### What is needed
All lines from the one with "table_cell [155, 325, 395, 359]" onward, through the last line of the records below, are to be retyped word for word.

### Provided information
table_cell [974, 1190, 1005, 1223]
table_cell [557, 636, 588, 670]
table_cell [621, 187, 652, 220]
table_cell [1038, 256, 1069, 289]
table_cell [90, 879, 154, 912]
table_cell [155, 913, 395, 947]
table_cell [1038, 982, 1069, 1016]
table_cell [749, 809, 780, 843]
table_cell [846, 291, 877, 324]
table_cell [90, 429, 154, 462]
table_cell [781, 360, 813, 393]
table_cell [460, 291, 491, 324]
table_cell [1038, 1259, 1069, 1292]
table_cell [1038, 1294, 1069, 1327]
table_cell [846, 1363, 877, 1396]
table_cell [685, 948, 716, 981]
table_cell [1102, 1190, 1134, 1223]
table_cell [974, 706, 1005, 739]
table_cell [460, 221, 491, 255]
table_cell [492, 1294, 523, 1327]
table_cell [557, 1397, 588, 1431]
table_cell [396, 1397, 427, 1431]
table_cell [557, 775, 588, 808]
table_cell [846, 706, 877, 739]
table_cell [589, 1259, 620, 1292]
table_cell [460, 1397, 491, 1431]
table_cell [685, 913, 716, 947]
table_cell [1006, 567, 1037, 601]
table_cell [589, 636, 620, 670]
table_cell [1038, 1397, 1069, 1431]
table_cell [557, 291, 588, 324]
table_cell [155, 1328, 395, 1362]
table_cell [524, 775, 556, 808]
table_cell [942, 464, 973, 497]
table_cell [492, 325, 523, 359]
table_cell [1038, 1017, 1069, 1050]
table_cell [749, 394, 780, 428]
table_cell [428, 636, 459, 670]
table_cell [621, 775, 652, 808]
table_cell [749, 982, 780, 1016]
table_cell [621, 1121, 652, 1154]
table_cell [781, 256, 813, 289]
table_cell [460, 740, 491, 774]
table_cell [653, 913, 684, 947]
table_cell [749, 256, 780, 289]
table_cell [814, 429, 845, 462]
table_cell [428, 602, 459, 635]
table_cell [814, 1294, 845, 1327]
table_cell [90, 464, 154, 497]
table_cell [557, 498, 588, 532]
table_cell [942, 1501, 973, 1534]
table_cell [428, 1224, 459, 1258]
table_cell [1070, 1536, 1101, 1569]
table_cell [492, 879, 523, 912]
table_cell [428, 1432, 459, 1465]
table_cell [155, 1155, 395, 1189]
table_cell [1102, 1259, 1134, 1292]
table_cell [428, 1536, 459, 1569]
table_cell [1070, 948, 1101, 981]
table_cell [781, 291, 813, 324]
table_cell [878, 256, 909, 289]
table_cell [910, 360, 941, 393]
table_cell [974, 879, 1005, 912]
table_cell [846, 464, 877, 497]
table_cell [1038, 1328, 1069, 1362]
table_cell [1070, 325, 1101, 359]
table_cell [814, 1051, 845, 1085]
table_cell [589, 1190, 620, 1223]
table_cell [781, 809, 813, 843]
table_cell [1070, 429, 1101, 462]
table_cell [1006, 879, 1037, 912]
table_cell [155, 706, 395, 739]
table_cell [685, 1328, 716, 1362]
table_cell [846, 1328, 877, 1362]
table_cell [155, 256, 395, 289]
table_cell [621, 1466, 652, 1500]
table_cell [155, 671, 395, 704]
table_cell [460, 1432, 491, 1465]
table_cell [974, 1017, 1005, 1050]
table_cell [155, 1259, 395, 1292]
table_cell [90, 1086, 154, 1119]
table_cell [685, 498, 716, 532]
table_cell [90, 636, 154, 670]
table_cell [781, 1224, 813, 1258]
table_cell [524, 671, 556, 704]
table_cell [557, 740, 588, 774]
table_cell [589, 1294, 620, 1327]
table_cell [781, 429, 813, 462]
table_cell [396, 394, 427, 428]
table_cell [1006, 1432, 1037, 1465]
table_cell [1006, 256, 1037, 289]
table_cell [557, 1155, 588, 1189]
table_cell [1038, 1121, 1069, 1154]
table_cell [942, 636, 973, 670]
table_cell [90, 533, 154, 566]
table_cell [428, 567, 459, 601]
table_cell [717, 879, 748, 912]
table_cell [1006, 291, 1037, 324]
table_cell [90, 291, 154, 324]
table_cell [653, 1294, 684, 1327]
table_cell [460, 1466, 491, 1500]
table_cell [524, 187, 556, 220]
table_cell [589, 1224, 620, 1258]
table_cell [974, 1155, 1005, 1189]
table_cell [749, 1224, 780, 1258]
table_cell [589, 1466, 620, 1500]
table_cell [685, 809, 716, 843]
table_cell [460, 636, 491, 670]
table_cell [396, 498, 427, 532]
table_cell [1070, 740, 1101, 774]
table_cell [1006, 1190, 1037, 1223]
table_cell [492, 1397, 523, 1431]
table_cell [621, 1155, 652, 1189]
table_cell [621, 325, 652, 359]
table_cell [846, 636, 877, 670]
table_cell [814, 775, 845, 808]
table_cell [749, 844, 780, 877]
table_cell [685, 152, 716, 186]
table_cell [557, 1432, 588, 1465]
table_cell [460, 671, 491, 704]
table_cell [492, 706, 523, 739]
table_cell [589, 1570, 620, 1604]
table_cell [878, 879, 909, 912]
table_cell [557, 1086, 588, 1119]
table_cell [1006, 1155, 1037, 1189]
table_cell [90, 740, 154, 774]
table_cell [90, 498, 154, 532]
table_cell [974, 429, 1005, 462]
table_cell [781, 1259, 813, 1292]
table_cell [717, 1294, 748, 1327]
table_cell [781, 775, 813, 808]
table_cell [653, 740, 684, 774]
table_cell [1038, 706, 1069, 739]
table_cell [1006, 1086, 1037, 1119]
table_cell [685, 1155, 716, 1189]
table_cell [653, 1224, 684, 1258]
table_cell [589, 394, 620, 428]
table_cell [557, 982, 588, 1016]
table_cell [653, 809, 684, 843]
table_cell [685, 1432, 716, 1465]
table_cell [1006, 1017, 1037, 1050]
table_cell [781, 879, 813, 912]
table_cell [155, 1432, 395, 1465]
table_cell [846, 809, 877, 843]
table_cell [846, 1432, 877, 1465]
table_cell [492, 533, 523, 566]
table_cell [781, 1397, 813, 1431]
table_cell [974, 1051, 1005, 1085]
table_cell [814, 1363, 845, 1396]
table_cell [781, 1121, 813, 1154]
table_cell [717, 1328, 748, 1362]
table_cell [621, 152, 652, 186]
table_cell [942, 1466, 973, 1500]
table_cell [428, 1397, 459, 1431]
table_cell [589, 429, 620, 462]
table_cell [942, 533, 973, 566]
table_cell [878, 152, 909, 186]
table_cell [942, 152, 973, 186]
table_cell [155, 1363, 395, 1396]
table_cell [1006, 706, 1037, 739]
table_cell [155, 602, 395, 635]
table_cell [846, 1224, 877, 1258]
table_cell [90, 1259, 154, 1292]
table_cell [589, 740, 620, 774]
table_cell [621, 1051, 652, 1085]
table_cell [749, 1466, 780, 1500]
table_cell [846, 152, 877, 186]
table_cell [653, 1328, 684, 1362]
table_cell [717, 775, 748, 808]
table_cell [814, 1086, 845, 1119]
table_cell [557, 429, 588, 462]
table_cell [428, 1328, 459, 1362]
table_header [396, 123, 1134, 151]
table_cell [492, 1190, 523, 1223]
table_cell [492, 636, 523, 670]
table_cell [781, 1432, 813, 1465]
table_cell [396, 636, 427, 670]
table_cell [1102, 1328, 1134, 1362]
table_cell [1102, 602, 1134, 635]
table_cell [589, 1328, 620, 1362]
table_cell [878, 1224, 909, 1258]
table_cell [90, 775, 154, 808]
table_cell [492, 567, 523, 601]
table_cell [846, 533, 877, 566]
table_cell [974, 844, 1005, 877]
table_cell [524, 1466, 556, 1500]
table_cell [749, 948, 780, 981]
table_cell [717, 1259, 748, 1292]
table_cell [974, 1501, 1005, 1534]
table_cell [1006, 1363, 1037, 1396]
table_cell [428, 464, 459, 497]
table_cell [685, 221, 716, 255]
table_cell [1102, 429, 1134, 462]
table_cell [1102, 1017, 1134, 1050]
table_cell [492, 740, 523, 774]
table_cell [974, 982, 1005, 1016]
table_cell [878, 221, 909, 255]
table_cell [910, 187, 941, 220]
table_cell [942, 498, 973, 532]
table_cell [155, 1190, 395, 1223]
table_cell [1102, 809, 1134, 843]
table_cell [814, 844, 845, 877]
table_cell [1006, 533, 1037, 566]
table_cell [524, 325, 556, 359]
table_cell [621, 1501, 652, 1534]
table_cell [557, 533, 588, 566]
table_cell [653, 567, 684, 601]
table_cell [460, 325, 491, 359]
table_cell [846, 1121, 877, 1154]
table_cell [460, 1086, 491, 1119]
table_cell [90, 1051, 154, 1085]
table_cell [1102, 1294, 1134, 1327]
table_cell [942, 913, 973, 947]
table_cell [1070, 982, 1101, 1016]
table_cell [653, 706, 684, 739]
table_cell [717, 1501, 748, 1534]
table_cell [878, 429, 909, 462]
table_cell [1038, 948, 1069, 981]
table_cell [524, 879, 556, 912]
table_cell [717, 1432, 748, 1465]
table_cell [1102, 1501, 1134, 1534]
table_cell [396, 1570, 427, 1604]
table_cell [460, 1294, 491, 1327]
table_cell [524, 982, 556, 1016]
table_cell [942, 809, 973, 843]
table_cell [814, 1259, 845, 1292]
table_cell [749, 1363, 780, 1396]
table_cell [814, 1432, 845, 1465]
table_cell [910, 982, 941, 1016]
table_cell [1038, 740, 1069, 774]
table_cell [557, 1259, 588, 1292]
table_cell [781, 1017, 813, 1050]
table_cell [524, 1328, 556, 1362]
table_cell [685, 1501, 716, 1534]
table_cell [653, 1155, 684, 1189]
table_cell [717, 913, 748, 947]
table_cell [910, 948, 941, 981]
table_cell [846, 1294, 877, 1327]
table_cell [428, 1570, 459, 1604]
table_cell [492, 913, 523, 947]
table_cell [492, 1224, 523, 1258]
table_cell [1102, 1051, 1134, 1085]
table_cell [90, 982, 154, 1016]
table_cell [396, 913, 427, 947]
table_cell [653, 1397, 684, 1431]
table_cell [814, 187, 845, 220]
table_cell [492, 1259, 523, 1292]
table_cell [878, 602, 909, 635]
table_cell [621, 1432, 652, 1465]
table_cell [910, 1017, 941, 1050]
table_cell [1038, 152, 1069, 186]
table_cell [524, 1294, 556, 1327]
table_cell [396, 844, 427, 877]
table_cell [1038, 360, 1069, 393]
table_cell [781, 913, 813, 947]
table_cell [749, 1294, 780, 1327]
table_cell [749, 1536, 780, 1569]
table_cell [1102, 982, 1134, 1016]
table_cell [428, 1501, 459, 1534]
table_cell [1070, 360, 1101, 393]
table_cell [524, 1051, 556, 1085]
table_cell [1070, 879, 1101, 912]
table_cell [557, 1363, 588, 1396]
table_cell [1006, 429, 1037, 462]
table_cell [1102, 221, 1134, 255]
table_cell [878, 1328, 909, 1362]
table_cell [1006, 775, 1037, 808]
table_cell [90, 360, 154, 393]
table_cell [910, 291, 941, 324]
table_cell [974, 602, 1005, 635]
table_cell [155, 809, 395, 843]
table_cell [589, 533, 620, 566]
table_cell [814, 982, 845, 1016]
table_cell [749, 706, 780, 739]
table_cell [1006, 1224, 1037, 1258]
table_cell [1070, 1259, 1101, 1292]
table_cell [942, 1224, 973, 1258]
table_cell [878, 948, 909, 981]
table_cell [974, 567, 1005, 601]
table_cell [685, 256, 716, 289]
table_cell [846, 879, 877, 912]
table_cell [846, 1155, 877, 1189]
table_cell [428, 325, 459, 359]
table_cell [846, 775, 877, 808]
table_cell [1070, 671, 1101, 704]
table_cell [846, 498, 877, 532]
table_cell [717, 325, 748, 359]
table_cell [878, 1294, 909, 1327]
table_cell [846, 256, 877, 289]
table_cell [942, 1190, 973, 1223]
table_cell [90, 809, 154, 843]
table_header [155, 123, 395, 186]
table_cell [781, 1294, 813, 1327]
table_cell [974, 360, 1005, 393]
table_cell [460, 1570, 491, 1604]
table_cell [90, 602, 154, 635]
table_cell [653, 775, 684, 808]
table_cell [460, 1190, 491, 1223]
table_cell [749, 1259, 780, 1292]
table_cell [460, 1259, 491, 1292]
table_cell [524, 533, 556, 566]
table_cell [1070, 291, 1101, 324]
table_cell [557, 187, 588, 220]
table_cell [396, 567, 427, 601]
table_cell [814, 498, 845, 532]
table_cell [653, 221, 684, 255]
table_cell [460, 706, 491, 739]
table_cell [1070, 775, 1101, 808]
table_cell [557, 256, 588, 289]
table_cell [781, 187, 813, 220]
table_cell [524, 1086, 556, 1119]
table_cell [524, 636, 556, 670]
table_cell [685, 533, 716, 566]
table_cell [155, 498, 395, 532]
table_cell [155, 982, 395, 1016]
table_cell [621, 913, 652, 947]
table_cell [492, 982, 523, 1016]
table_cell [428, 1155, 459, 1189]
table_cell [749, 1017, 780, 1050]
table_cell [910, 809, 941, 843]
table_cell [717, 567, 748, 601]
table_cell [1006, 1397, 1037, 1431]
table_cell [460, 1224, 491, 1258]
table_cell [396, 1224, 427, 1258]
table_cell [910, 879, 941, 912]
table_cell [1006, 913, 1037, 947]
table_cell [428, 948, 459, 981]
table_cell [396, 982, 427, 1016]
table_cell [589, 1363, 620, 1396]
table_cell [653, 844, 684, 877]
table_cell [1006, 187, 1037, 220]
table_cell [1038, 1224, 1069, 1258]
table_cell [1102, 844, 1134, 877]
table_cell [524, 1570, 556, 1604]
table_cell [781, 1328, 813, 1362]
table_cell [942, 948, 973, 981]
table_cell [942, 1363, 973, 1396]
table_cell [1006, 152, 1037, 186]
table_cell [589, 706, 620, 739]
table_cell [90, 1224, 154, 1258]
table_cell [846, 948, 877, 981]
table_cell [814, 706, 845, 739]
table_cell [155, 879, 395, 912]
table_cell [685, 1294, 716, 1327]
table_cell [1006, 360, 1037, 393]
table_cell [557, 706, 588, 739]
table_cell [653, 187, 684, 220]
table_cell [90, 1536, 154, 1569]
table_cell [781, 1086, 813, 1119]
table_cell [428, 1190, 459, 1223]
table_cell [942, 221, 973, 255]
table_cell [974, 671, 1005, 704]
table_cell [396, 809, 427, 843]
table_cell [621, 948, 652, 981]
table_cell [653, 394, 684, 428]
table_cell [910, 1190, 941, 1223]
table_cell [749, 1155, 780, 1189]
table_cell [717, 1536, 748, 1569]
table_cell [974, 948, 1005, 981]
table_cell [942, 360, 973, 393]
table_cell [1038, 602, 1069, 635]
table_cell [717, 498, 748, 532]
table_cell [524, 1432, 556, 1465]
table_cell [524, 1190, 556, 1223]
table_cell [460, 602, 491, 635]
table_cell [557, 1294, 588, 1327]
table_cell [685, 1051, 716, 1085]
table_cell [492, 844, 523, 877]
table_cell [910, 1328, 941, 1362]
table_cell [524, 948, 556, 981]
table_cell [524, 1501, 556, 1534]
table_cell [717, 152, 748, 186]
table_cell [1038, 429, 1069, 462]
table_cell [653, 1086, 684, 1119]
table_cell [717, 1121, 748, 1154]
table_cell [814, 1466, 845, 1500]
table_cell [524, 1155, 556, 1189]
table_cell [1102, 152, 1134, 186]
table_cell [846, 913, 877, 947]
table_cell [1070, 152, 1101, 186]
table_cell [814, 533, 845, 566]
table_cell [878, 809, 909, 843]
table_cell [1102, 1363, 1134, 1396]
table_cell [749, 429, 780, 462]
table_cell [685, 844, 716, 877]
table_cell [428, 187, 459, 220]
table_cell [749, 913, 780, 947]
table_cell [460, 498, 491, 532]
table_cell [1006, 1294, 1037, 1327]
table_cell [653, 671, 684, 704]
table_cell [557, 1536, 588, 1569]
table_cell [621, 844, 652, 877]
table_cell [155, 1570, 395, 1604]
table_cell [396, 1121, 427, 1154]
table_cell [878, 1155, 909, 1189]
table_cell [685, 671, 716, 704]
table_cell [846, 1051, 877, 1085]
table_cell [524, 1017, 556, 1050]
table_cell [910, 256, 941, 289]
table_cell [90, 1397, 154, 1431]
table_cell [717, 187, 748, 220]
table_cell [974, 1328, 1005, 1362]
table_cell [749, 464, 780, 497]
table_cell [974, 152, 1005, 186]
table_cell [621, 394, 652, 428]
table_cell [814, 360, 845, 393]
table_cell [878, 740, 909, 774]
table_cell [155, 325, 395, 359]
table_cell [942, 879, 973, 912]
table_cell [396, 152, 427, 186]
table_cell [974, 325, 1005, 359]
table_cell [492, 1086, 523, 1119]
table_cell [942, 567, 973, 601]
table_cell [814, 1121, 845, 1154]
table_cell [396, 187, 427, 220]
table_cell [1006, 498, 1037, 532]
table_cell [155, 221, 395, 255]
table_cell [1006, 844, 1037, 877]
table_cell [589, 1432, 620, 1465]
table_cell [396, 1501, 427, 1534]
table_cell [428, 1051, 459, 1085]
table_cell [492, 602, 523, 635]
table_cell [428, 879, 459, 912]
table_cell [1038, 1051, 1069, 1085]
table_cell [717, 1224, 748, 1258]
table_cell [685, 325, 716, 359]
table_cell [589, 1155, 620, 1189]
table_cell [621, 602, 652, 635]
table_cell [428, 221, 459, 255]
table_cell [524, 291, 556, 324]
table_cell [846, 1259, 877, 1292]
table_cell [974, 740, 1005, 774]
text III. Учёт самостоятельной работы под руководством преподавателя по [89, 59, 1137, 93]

### Exercise solution
table_cell [155, 325, 395, 359]
table_cell [942, 879, 973, 912]
table_cell [396, 152, 427, 186]
table_cell [974, 325, 1005, 359]
table_cell [492, 1086, 523, 1119]
table_cell [942, 567, 973, 601]
table_cell [814, 1121, 845, 1154]
table_cell [396, 187, 427, 220]
table_cell [1006, 498, 1037, 532]
table_cell [155, 221, 395, 255]
table_cell [1006, 844, 1037, 877]
table_cell [589, 1432, 620, 1465]
table_cell [396, 1501, 427, 1534]
table_cell [428, 1051, 459, 1085]
table_cell [492, 602, 523, 635]
table_cell [428, 879, 459, 912]
table_cell [1038, 1051, 1069, 1085]
table_cell [717, 1224, 748, 1258]
table_cell [685, 325, 716, 359]
table_cell [589, 1155, 620, 1189]
table_cell [621, 602, 652, 635]
table_cell [428, 221, 459, 255]
table_cell [524, 291, 556, 324]
table_cell [846, 1259, 877, 1292]
table_cell [974, 740, 1005, 774]
text III. Учёт самостоятельной работы под руководством преподавателя по [89, 59, 1137, 93]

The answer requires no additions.